Components like inductors and capacitors constitute an integral part of filters and oscillators used for communication and biomedical applications. A common problem intrinsic to passive inductors is their enormous size as their value increases. Efforts have been made to actively simulate such passive devices.

In biomedical applications, various filter and oscillator structures need to operate at very low frequencies (less than 50 Hz). Brain-wave frequencies are typically in the low-Hertz range (e.g., Delta: 0-4 Hz, Theta: 4-8 Hz, Alpha: 8-12 Hz, Beta1: 14-16 Hz, Beta2: 16-20 Hz, etc.). Hence, very high-value inductors and capacitors are often required when designing devices such as EEG instruments.
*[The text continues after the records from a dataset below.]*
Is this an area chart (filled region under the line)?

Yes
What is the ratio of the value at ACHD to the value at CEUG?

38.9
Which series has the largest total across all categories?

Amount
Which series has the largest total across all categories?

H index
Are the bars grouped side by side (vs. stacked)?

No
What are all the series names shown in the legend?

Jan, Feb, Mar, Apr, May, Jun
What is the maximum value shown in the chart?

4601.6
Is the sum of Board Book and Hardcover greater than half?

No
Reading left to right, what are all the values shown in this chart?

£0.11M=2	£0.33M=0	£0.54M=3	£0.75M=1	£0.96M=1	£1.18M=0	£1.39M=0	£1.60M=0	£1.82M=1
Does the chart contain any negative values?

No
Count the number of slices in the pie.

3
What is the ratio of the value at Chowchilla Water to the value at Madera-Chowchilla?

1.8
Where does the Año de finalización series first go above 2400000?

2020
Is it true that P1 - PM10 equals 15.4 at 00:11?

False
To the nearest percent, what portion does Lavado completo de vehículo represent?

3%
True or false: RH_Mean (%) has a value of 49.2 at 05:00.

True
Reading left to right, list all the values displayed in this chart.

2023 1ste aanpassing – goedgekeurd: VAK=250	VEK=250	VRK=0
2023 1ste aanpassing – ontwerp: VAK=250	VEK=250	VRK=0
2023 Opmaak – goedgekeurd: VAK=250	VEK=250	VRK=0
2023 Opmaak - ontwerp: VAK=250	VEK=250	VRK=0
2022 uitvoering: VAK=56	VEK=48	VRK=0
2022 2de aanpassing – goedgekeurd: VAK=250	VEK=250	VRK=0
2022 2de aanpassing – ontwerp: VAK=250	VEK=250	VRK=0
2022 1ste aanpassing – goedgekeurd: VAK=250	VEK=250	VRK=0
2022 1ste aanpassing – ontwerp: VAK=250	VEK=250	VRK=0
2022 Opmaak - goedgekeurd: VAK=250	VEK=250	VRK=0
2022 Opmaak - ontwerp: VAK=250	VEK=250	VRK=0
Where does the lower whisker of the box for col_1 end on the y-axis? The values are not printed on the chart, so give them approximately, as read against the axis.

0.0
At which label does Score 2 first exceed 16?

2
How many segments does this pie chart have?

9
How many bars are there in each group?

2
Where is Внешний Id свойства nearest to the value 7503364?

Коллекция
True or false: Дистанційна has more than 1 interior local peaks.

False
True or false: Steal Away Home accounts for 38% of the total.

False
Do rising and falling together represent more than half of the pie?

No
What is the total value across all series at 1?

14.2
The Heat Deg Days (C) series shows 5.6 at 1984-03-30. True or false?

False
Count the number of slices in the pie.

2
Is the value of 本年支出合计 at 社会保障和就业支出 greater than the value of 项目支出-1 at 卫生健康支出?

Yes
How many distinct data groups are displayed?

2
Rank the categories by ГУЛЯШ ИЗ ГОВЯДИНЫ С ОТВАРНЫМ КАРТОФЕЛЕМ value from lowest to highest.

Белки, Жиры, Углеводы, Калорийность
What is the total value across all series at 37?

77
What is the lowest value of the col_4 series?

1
To achieve such high values (e.g., greater than 1000 H) using conventional impedance simulating circuits, very high-value resistors would be needed. This is not feasible for integrated circuit technology.

An economical and versatile circuit is presented here that can simulate high-value, grounded inductors. It can also function like an impedance multiplier/scalar. In addition, this arrangement provides the added advantage of tunability, since a wide range of values can be achieved without disturbing the design. The design, as shown in Figure 1, is robust and economical. It uses a commonly available dual transconductance op amp (OTA) chip from National Semiconductor (LM13600) and off-the-shelf µA741 op amps. With G_{M} as the OTA transconductance, the input impedance of the circuit is:

V_{IN}/I_{IN} = Z_{5}/(G_{M1}G_{M2}Z_{3}Z_{4})

where Z_{I }can be resistors or capacitors and

G_{M}=I_{B}/2V_{T}

where I_{B} is the OTA bias current.

Since G_{M} can be varied theoretically up to six decades (per datasheet), the overall impedance function can be varied up to 12 decades. This yields a possible multiplication factor of nearly 2.5 × 10^{11}.

Figure 2 shows a bandpass filter (BPF), using this scheme, which is very useful when designing EEG instruments. Though the BPF has been configured to pass Theta-type waves (associated with lifelike imagination, particularly dominant in children), the intuitive use of OTA for design makes it possible to program the filter for any wave frequency by simply tuning the bias current.

With the component values shown, the filter yields a center frequency of approximately 7 Hz and a Q factor of about one.

The OTA amps are biased with 1-µA currents. (Widlar-type current mirrors are capable of supplying such low currents while using nominal resistor values). It should be mentioned that, although the scheme synthesizes grounded impedances, the circuit can easily be converted into a floating structure using only an additional OTA and an on-chip buffer (This grounded-to-floating conversion method is attributed to Prof. Raj Senani).